This study addresses the lack of exact inferential methods for reliability analysis of lifetime distributions—such as the Weibull and log-logistic—under Type-I censoring or small-sample settings. The authors propose a novel framework for exact parametric inference based on survival function reconstruction, overcoming limitations of conventional approaches that rely on asymptotic approximations or bootstrap techniques. For the first time, this method enables exact hypothesis testing and confidence interval construction for Type-I censored data across several widely used lifetime distributions. Extensive simulations demonstrate that the proposed approach substantially outperforms existing methods in both complete and censored data scenarios. Its practical utility is further corroborated through two real-world engineering case studies.

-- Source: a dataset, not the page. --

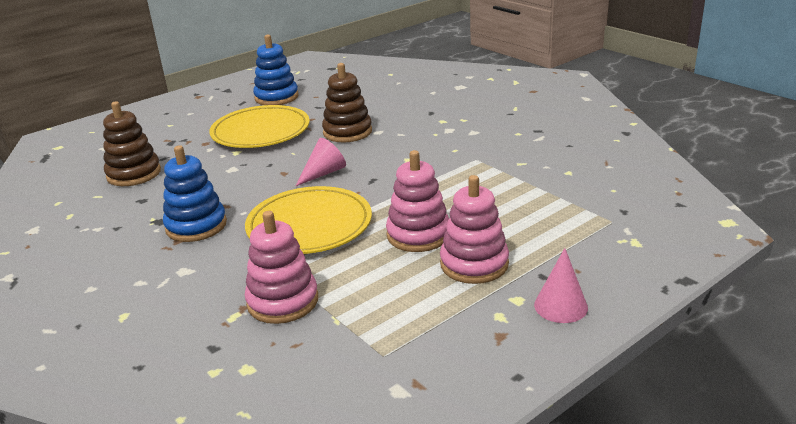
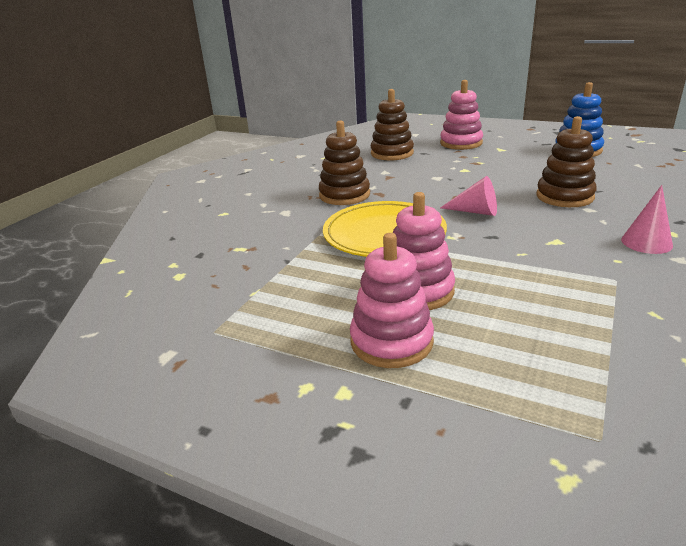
camera: 65 degrees right, 0 degrees up
(196, 226) = (344, 195): blue stacking toy -> brown stacking toy
(260, 131) = (509, 166): yellow plate -> none
(283, 301) = (267, 260): pink stacking toy -> pink stacking toy (461, 143)
(560, 306) = (350, 433): pink cone -> pink cone (646, 242)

Reliability inference based on parametric distributions is an important problem in electrical and mechanical engineering. Most existing methods rely on approximations or bootstrap procedures, which may not perform satisfactorily when data are censored or sample sizes are small. Hence, there is an urgent need to develop exact inference approaches for these situations. This article introduces a new approach for deriving exact parametric tests and confidence intervals for distributions such as the lognormal, loglogistic, and Weibull. We revisit several issues in classical reliability analysis based on the survival function. Because lifetime data are often censored in practice, the proposed approach is designed for such settings. We illustrate the method using the Weibull distribution and expect it to be applicable to other widely used lifetime distributions such as the loglogistic distribution. Our Simulation study show that the new approach provides better performance than existing methods when handling complete data and type-I censored data. Two numerical examples are provided to demonstrate the application of the proposed method. The proposed method is expected to be widely applicable in reliability engineering and survival analysis, offering a robust alternative to existing methods, particularly in scenarios involving censored data and small sample sizes.